Data records:
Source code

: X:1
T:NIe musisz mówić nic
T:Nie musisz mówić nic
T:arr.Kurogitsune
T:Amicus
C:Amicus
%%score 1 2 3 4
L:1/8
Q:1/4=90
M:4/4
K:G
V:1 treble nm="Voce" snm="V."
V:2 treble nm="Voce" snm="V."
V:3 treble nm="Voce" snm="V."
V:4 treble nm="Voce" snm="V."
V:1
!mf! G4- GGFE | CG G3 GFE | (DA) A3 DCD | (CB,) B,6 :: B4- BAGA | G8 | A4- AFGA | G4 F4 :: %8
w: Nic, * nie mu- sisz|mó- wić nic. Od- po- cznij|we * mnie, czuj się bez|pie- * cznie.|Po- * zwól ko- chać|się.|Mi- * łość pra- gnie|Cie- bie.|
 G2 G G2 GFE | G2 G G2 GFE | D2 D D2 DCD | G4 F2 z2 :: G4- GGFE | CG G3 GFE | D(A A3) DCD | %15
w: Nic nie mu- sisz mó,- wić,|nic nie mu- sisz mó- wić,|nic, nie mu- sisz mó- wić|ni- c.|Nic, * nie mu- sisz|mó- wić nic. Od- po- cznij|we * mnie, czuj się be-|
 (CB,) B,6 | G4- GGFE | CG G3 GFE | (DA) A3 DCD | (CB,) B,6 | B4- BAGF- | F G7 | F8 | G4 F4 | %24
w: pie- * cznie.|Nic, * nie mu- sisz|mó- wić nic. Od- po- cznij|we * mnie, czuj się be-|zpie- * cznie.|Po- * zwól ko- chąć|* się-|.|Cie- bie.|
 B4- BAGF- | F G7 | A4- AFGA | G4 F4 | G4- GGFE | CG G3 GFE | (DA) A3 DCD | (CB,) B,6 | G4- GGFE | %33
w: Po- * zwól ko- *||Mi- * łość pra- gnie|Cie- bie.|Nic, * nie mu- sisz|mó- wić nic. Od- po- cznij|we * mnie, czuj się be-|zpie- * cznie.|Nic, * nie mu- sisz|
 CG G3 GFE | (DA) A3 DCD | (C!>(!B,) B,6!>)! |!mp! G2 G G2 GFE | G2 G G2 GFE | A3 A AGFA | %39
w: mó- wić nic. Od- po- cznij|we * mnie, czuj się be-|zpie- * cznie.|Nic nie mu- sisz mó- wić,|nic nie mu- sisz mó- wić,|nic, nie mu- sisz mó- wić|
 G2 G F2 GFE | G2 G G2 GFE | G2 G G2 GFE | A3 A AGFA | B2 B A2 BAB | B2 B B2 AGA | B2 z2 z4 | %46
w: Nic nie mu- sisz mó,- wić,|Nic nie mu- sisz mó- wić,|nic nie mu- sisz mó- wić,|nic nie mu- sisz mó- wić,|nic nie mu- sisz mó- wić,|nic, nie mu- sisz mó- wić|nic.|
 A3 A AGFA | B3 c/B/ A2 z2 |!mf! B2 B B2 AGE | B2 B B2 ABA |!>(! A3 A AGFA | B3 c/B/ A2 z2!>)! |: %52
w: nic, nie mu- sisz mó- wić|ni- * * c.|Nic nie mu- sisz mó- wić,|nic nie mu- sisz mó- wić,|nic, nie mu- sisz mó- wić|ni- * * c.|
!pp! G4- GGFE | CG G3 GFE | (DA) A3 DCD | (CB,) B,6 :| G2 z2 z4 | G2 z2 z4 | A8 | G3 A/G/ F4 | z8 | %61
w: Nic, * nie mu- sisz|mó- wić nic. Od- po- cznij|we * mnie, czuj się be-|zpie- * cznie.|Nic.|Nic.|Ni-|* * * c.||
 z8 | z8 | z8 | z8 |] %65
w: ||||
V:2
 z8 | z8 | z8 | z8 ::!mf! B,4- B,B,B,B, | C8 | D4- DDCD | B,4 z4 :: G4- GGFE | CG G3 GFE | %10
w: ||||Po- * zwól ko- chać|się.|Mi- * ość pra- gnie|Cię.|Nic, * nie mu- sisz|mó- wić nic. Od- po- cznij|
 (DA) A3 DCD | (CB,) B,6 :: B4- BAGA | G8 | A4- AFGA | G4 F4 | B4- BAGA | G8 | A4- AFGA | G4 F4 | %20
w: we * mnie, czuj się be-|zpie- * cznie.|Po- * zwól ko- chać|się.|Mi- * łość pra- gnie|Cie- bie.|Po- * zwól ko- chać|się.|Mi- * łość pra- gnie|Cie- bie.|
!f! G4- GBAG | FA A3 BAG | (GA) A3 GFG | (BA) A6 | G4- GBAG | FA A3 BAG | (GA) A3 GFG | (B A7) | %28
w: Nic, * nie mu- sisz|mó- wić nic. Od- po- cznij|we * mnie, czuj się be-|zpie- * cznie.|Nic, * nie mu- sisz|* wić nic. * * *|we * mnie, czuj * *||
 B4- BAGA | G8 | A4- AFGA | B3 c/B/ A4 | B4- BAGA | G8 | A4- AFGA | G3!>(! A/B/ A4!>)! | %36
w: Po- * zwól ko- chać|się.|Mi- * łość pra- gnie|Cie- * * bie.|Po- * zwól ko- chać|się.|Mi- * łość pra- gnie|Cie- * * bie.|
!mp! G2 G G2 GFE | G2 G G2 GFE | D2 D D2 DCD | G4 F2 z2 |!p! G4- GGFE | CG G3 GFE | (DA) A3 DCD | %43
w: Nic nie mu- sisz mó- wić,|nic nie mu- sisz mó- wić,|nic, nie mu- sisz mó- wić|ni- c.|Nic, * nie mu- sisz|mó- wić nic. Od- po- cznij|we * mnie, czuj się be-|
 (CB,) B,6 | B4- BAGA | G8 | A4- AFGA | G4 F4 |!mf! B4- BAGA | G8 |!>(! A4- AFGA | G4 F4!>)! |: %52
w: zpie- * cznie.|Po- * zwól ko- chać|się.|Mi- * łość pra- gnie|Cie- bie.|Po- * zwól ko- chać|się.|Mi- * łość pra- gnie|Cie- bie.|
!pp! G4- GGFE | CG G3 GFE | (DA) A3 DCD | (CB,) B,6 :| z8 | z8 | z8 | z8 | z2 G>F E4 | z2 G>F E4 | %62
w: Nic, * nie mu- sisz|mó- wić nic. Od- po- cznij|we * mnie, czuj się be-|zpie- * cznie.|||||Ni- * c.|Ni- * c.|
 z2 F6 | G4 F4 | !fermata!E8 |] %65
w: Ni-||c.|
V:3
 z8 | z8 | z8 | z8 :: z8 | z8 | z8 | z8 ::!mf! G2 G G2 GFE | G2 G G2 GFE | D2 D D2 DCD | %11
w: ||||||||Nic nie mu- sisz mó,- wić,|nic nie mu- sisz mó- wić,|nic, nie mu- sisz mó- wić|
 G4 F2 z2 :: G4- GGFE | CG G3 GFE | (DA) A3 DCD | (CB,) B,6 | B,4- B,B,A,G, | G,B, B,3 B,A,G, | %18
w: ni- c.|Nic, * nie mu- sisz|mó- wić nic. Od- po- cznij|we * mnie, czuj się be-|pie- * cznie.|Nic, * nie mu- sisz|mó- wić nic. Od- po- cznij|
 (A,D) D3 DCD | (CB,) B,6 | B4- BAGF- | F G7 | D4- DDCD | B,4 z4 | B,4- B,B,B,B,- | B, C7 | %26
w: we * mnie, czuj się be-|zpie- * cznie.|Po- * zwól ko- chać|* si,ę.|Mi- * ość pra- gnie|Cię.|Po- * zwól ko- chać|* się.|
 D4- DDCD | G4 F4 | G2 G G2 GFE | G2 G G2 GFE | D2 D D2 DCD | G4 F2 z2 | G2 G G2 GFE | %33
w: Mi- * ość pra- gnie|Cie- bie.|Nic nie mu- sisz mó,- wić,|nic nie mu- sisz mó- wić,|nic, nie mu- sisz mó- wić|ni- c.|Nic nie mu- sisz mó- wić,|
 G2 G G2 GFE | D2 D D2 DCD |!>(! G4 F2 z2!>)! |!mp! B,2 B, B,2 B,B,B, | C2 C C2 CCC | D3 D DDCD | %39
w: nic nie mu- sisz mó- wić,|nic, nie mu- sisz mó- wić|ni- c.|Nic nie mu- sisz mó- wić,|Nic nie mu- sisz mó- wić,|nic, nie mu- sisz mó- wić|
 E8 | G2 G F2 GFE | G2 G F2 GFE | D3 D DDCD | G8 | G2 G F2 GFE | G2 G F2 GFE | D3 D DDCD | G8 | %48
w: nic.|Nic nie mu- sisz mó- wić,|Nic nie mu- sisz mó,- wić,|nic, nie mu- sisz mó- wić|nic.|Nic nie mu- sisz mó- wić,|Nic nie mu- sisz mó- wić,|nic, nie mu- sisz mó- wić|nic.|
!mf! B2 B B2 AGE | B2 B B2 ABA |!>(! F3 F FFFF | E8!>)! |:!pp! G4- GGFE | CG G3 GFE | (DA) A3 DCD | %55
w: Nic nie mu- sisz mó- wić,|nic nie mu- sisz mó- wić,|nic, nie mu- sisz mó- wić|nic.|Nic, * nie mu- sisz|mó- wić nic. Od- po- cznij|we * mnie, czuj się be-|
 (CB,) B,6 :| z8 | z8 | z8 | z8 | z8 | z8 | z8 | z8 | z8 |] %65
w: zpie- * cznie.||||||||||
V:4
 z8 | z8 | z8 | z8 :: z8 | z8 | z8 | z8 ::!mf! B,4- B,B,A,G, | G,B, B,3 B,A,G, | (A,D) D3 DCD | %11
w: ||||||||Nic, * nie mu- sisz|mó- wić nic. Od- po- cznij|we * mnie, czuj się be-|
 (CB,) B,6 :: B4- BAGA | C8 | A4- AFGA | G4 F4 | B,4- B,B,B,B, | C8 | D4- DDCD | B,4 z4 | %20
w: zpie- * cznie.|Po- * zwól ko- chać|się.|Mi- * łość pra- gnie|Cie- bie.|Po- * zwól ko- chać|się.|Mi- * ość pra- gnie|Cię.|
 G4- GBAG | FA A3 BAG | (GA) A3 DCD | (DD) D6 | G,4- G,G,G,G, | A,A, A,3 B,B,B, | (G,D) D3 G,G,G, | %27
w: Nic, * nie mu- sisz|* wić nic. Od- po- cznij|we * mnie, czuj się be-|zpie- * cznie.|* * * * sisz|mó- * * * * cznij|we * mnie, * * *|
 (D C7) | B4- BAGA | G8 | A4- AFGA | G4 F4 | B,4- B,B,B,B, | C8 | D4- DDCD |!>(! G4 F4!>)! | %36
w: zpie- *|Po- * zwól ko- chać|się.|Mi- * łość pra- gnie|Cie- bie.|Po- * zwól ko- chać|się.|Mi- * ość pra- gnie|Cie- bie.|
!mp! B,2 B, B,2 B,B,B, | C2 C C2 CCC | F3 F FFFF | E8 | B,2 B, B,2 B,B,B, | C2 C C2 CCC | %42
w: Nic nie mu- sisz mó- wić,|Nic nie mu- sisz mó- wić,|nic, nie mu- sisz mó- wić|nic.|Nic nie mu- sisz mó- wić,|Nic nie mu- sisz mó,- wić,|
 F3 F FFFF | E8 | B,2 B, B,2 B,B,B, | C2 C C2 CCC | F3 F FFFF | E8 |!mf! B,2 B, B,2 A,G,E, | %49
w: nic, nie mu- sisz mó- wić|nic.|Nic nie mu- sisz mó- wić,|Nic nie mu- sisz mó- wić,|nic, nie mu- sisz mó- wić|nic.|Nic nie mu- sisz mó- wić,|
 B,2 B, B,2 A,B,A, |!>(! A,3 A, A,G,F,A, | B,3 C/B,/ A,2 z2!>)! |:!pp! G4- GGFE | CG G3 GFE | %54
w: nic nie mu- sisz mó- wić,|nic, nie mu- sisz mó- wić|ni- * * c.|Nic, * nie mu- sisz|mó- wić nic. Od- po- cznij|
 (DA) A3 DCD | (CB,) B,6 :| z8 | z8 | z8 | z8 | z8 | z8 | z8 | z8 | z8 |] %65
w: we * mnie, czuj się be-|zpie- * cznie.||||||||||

Directions: Each line between the start of the listing above and the line containing "G4 F4 :: %8", with both ends counted, is to be set down unchanged.

Response box:
Source code

: X:1
T:NIe musisz mówić nic
T:Nie musisz mówić nic
T:arr.Kurogitsune
T:Amicus
C:Amicus
%%score 1 2 3 4
L:1/8
Q:1/4=90
M:4/4
K:G
V:1 treble nm="Voce" snm="V."
V:2 treble nm="Voce" snm="V."
V:3 treble nm="Voce" snm="V."
V:4 treble nm="Voce" snm="V."
V:1
!mf! G4- GGFE | CG G3 GFE | (DA) A3 DCD | (CB,) B,6 :: B4- BAGA | G8 | A4- AFGA | G4 F4 :: %8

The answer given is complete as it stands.